Ask: Who is the audience? What question are they trying to answer? If it’s about internal steps, use a process diagram. If it’s about responsibilities, use collaboration. If it’s about message order, use choreography. If it’s about high-level communication, use conversation.
What’s the difference between choreography and collaboration?
Collaboration shows internal processes and message flows between participants. Choreography shows only the message exchanges, without revealing internal steps. Choreography is more formal and contract-oriented.
Do I need all four diagram types for every process?
No. Use only what’s needed. A simple internal process may only need a process diagram. A complex B2B workflow might benefit from all four. Start with the most critical view, then add others as needed.
How do I keep diagrams consistent across views?
Use shared element libraries. Reuse tasks, participants, and interfaces. Link diagrams together. Use a naming convention. Review them together as a team. Visual Paradigm’s repository and traceability features make this much easier.

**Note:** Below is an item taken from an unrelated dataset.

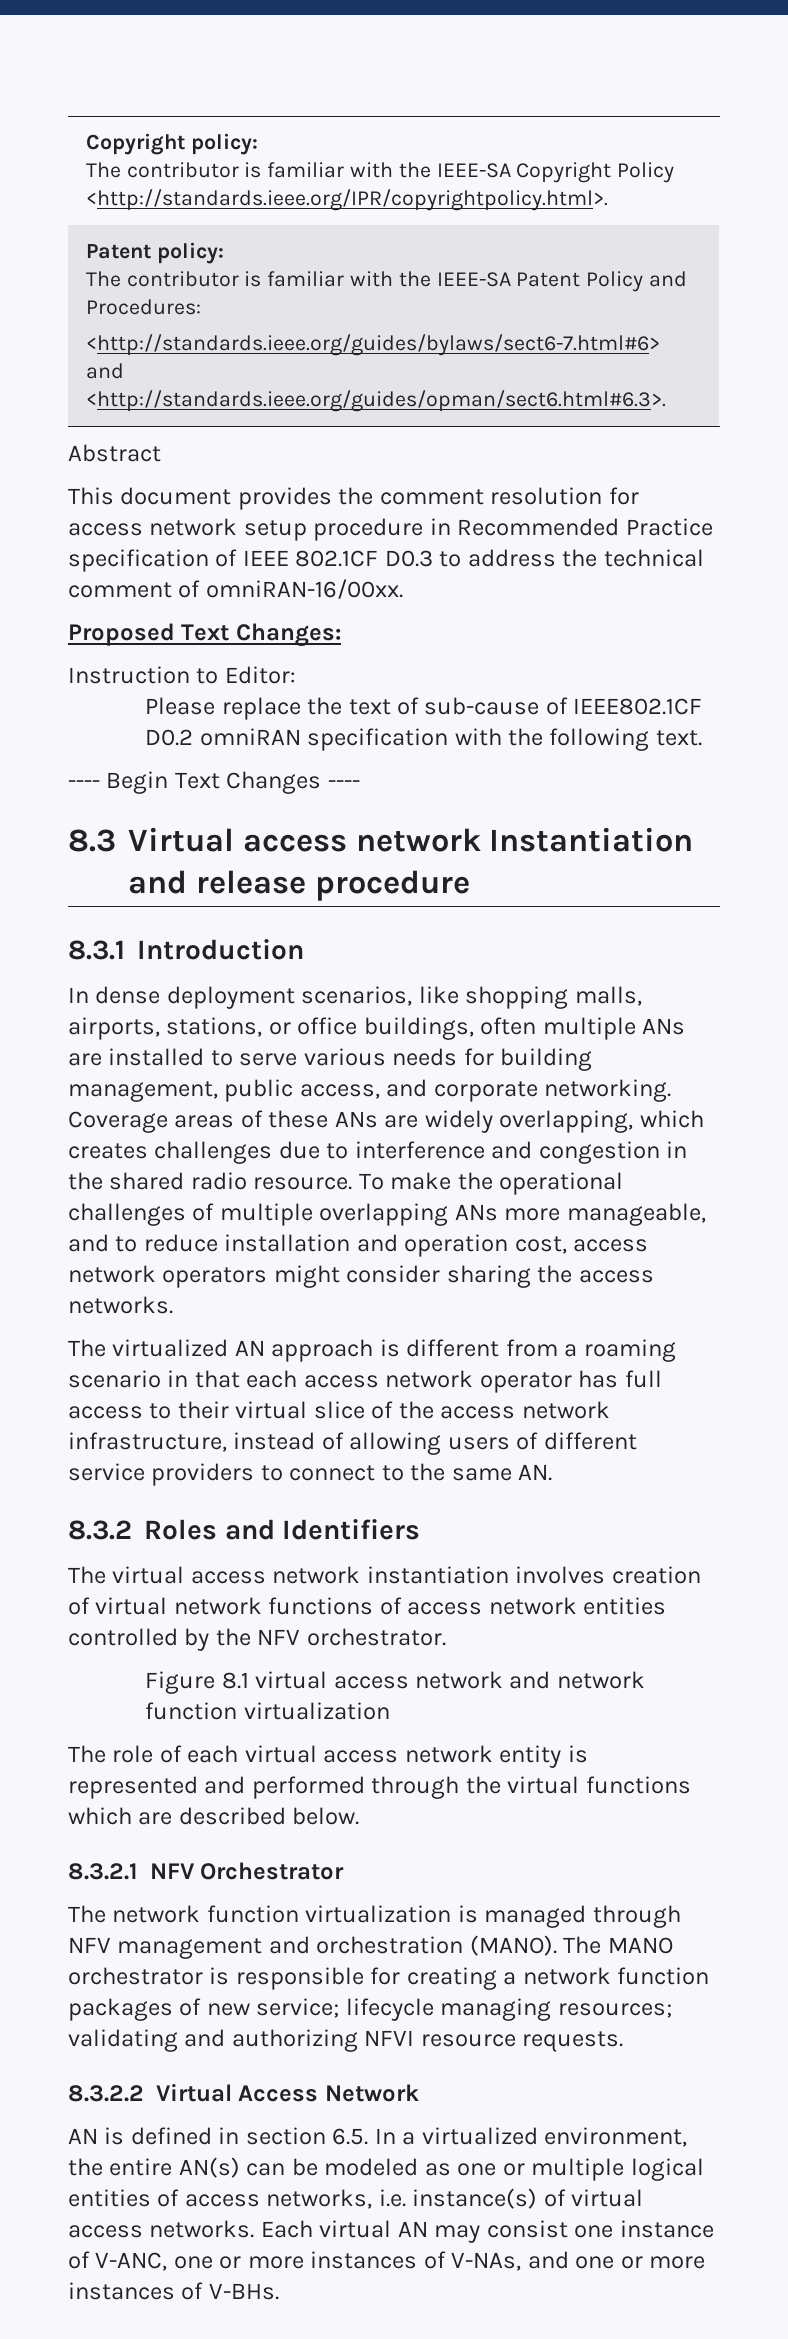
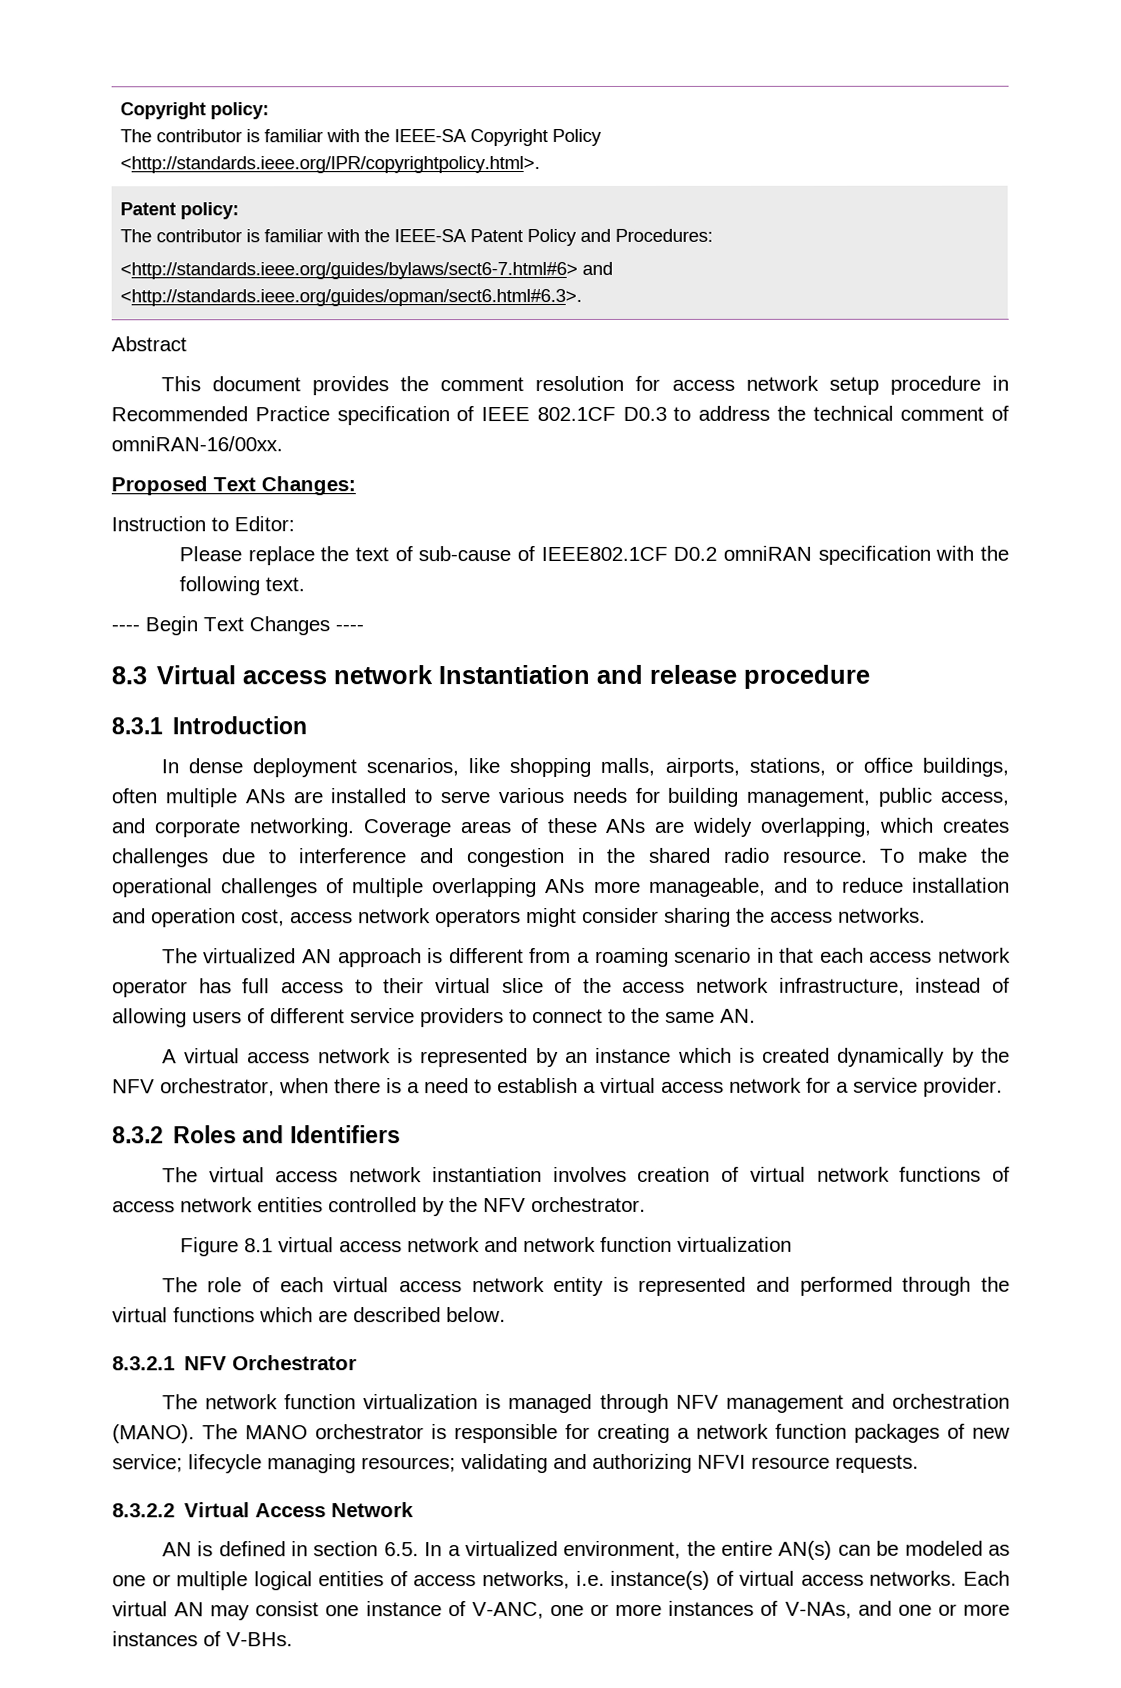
(553, 1472) none -> [161,1047,1010,1068] [112,1077,1003,1097] // A virtual access network is represented by an instance which is created dynamically by the NFV orchestrator, when there is a need to establish a virtual access network for a service provider.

Is this approach suitable for agile teams?
Yes. In fact, it’s ideal. You can model a process in stages. Start with a process diagram. Add collaboration when partners are involved. Use choreography for API contracts. Keep it lean, keep it clear. This is how agile teams scale process visibility without overhead.
Remember: the goal isn’t to create every diagram type. It’s to choose the right one for the right audience. That’s the power of BPMN multi diagram case study—it teaches you to think in views, not just diagrams.